Editor’s note: The readership of this blog is somewhat self-selecting, and particularly well educated. Some degree of familiarity with health care, research and clinical methodology is almost presumptive. In that regard I rather fear that the importance of a patient navigator or liaison may be overlooked or underestimated. To that end, a personal experience may lend some perspective. A little over 2 years ago my 75 year old father became acutely ill, presenting as a possible stoke or transient ischemic attack (TIA) victim with some anomalies of note. While hospitalized, his ultimate diagnosis took approximately 3 weeks (a very very rare, sudden onset and always fatal brain disorder). He survived that diagnosis by only a week. As the doctors progressively strayed from Occam’s razor for an answer, I was able to immerse myself in the clinical research associated with his test results. Doing so, I was able to ask pertinent questions (”I’m sorry, it’s just that in all my years in medicine no one has ever thought to ask me for their Evans Ratio number”), was able to report observations of note regarding his condition, and early on, dispute and demand additional tests in light of a mis-diagnosis of Alzheimer’s and the prospect of my Father’s inappropriate release from care.

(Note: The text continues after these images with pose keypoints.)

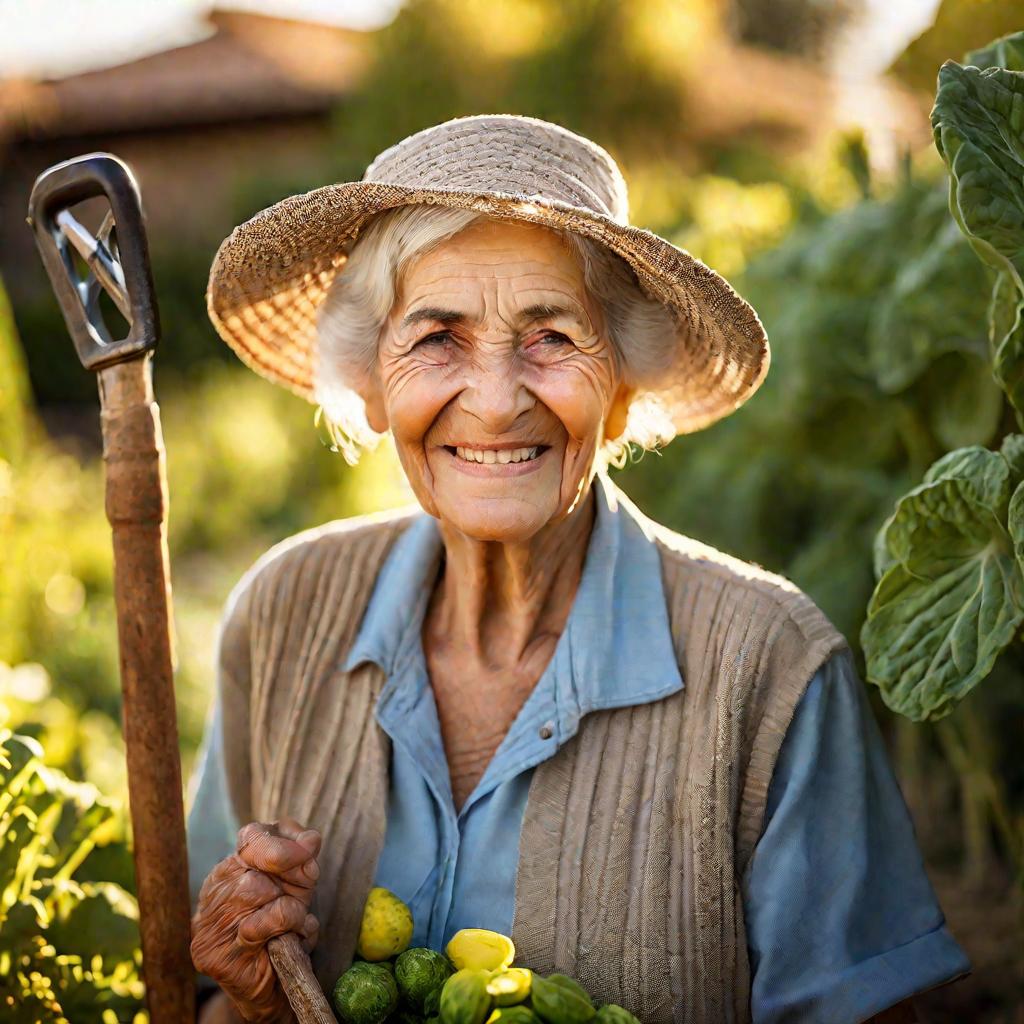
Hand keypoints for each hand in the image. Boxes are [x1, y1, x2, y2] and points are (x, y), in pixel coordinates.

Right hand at [191, 817, 320, 1022]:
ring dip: (290, 905)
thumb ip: (302, 861)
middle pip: (254, 865)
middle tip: (305, 894)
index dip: (283, 842)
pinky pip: (258, 926)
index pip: (251, 836)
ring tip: (296, 920)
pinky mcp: (216, 956)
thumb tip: (311, 839)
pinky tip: (292, 938)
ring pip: (253, 890)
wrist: (275, 988)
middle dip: (290, 876)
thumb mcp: (298, 888)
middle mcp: (214, 894)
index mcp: (231, 870)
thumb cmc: (285, 930)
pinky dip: (286, 926)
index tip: (310, 849)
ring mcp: (210, 926)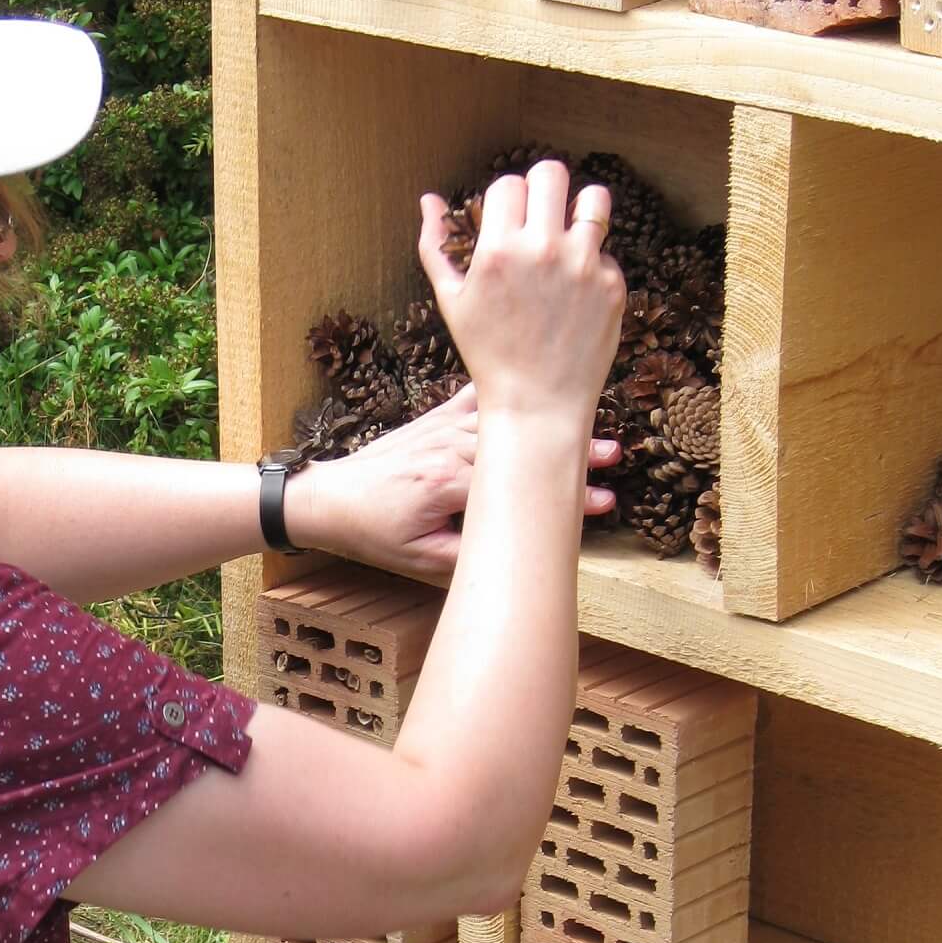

The point is, once I familiarized myself with the language, my legal training and research skills proved readily serviceable under the circumstances to the task at hand. Not everyone has that benefit. My adoptive family, for the most part void of formal education past high school, relied on me for such. I also functioned as their “translator.” And in the long periods between doctor visits beside my Father’s bedside, I was struck by how often that which seemed perfectly clear to me had been misconstrued by my family. I say this only because medicine is particularly complex, and the world is full of people who have not been trained academically for the understanding of academic complexity. Grappling with the prospect of death does not help. Under these circumstances, with so much on the line, a “Navigator” makes perfect sense, and I am not at all surprised at reports of its efficacy. It is simply not reasonable to think that patients will do (or do well) that which they do not understand.